Screwtape’s description, fictional though it may be, is remarkably consistent with the stories told by those who are resuscitated after a near-death experience: here is a deep sense of connectedness, of safety, of belovedness, of knowing and being known. Here is the experience of being home. Here is the knowledge, as the mystics have long taught us, that one of the greatest illusions that we endure in this life is the illusion that we are separate or alienated or alone.
If Lewis’ Screwtape and the many who have come back to tell us about the brink of death are right (for more on near-death experiences, see Patricia Pearson’s marvelously researched and compassionately written book, Opening Heaven’s Door), then what happens at the end of our lives holds at least big two lessons for us about prayer, about our ongoing conversation with God.
First, God listens always. God is not a harried bureaucrat, overwhelmed by the problems of the world, too busy with big problems to be bothered with you or with me. Heaven is not a call center that is experiencing unusually high call volume. We are heard. At the end of our days, we shall stand face to face with the one who has known us since before we were formed in our mothers’ wombs, who has shared in our suffering and our jubilation, who has been our friend since the beginning.

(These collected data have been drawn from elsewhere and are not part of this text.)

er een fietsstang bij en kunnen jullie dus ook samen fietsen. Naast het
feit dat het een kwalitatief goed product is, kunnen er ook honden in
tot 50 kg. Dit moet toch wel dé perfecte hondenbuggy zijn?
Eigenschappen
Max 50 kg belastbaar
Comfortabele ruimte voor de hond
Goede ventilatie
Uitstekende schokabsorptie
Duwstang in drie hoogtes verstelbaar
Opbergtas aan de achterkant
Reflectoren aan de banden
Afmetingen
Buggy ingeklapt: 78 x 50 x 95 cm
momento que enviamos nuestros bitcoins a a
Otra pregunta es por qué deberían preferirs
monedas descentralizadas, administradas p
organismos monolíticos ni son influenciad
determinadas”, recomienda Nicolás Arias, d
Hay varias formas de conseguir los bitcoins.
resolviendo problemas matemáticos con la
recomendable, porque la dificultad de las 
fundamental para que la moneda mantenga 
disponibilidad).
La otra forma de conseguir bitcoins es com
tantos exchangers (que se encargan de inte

Second – and this part is harder – while the day will come when we stand amidst that cloud of witnesses and the whole story of our lives will make sense, that doesn’t mean that our stories will always make sense before then. My wife’s cousin just died abruptly. He was not yet 30, he was on the cusp of a hugely promising career as a doctor. And he peeled over dead without warning. At his funeral, one of the people who spoke gave name to our shocked hurt, to our mystification. He said that this was a death that we would be unable to understand for the rest of our lives, that it would make no sense this side of heaven.

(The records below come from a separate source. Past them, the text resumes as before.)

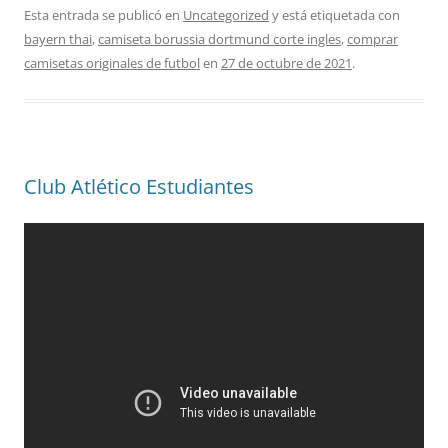
Esta entrada se publicó en
Uncategorized
y está etiquetada con
bayern thai
,
camiseta borussia dortmund corte ingles
,
comprar
camisetas originales de futbol
en
27 de octubre de 2021
.
Club Atlético Estudiantes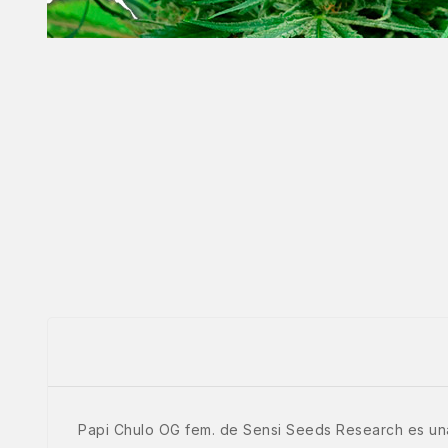
Papi Chulo OG fem. de Sensi Seeds Research es una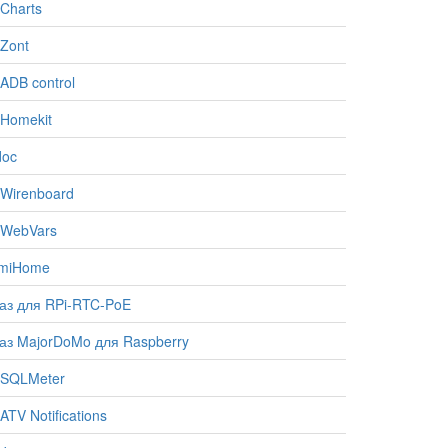
Charts
Zont
ADB control
Homekit
doc
Wirenboard
 WebVars
omiHome
аз для RPi-RTC-PoE
аз MajorDoMo для Raspberry
 SQLMeter
TV Notifications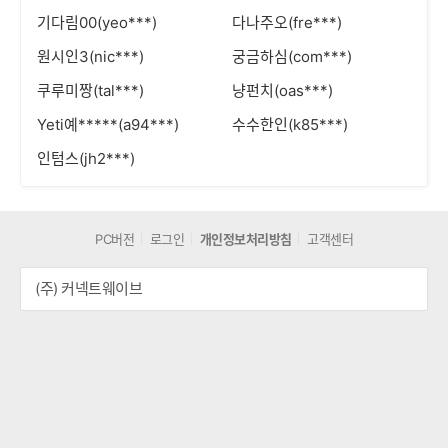
기다림00(yeo***)
다나주오(fre***)
원시인3(nic***)
궁금하심(com***)
쿠루미짱(tal***)
냥펀치(oas***)
Yeti예*****(a94***)
수수한인(k85***)
인텀스(jh2***)
PC버전
로그인
개인정보처리방침
고객센터
(주) 커넥트웨이브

While God does listen to our prayers – and while God does answer our prayers – God does not always answer them in a way that will strike a human being as coherent or even fair. As that flawed and wonderful Saint, Augustine of Hippo, put it all those years ago, “If you understand it, it’s not God.” I have asked God for enough things for which I longed – and then not received those things – to know that I don’t understand. I have prayed for enough sick people who desperately wanted to get better – and who did not get better – to know that I don’t understand. I find reassurance in the account that, as he endured the brutality of the cross, even Jesus did not understand: “Why?” he asked. “Why have you forsaken me?”

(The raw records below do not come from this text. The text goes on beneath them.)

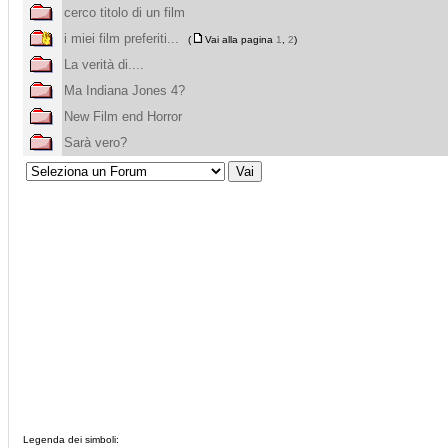
cerco titolo di un film
i miei film preferiti...
(
Vai alla pagina
1
,
2
)
La verità di....
Ma Indiana Jones 4?
New Film end Horror
Sarà vero?
Legenda dei simboli: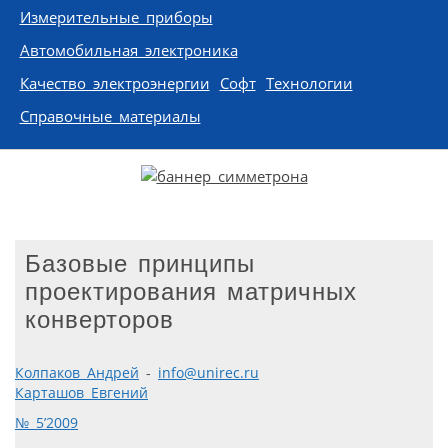
Измерительные приборы
Автомобильная электроника
Качество электроэнергии
Софт
Технологии
Справочные материалы
Базовые принципы
проектирования матричных
конверторов
Колпаков Андрей
-
info@unirec.ru
Карташов Евгений
№ 5’2009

I don’t understand. But I do trust. (Those who know Latin tell us that Credo, from which we get the English word “Creed,” is best translated not “I believe” but, rather, “I trust.”) I trust that God is listening. I trust that God is answering – even when it is not the answer that I want. I trust that the day will come when you and I and everyone will stand amidst the company of heaven and we shall say, “So it was you all the time.”